I don’t like labels, but I proudly identify myself as an Orthodox Jew. When pressed, I’ll even say I’m a ba’al teshuvah.
But questions remain. For how long can I keep calling myself a ba’al teshuvah? And am I really a ba’al teshuvah? Is anyone?
Thirty years after I made the first tentative steps toward a life of traditional Jewish observance, after I spent a month at an intensive learning program, after I began wearing a kippah all the time, after I asked my mother to prepare only kosher chicken in our home, after I started staying at my Orthodox friends’ homes on Shabbat so I wouldn’t have to drive, I still ask myself these questions.
The learning and davening, kippah and kashrut are still in place, but the question stands: What—or who—is a ba’al teshuvah? Is it anyone from a non-observant background who has adopted a shomer mitzvot lifestyle? At what point do you pass from ba’al teshuvah to plain frum Yid?
As my personal anniversary of frumkeit approaches, as the evolving ba’al teshuvah movement adopts new ways of reaching today’s potential members of the Orthodox community, the questions grip me not only on a philosophical level.
Am I flattering myself to call myself a ba’al teshuvah? Am I—or is anyone who has gone from zero to 613—arrogant to do so?
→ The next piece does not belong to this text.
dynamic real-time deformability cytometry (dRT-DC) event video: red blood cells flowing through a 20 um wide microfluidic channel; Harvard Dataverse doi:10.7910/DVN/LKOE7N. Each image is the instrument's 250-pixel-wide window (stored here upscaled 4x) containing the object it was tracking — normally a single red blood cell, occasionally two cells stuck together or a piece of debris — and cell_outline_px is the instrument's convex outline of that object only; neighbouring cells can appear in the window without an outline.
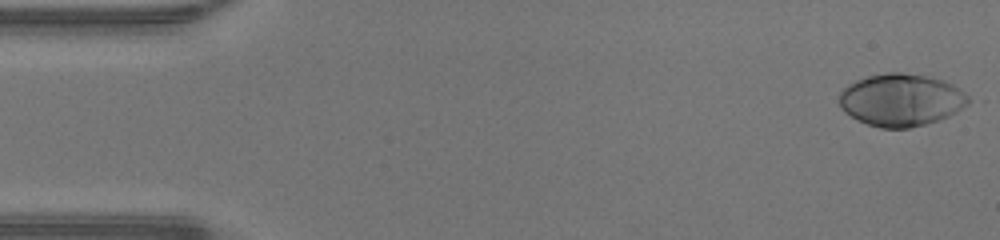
{"species": "human", "species_latin": "Homo sapiens", "temperature_condition": "warm", "stored_images_in_passage": 47, "camera_frame_rate_fps": 3000, "um_per_image_px": 0.085, "donor": {"sex": "male"}, "frame": {"image": 1, "passage_image": 1, "time_ms": 0.0, "image_size_px": [1000, 240], "cell_outline_px": [[976, 100], [956, 112], [940, 120], [908, 128], [880, 128], [868, 124], [844, 112], [840, 108], [840, 92], [848, 84], [856, 80], [868, 76], [888, 72], [900, 72], [928, 76], [944, 80], [952, 84]], "centroid_in_image_um": [76.64, 8.49], "position_along_channel_um": 8.4, "area_um2": 39.65}}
The term means, literally, “master of return.” What have I mastered? I’ve admitted with my mouth that I had, unwittingly to be sure, violated countless halachot and Jewish precepts in my first three decades, but I don’t know if I feel the proper shame in my kishkes. I learn, but I’ve not become a talmid chacham. I wear a kippah, but I don’t know if my behavior always reflects that of a pious Jew. I keep kosher and Shabbat, but that’s the easy part.
“There are no ba’alei teshuvah today,” my rabbi in my hometown, now a recognized leader of Klal Yisrael in Israel, once told me. The title denotes such a commitment, such a level of knowledge, that the people who so loosely take it upon themselves shouldn’t do so, he explained.
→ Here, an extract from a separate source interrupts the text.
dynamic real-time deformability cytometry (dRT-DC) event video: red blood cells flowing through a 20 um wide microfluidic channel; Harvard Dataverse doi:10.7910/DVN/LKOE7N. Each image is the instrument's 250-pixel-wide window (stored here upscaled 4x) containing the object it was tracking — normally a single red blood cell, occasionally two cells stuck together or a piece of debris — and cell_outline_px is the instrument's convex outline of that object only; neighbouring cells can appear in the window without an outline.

He told a story of a man who embraced a life of Torah observance in London a century ago. Standing out in his long black coat, mocked for his adherence to Shabbat and kashrut, he was known as “the ba’al teshuvah,” so rare were his ilk in his days.
He was a ba’al teshuvah.
So I’m not a ba’al teshuvah.
So what do people like me call ourselves if someone asks about our background?
I don’t have a good answer to that question.
Several years ago I heard a story about a talmid from one of Jerusalem’s leading ba’al teshuvah yeshivot—he was frum from birth and admired the yeshivah’s derech halimud—who went to a gadol for a berachah.
The talmid introduced himself, identified his institution of advanced Talmudic learning and then added, “But I’m not a ba’al teshuvah.”
“Why not?” the gadol asked.
Chagrined, the talmid realized that it’s no disgrace to be a ba’al teshuvah, no matter how you define the term, no matter how many years have passed since you joined the ranks of the Orthodox, no matter how you judge yourself.
So until someone comes up with a better title, I’ll go on calling myself a ba’al teshuvah.
Steve Lipman is a staff writer for the Jewish Week in New York.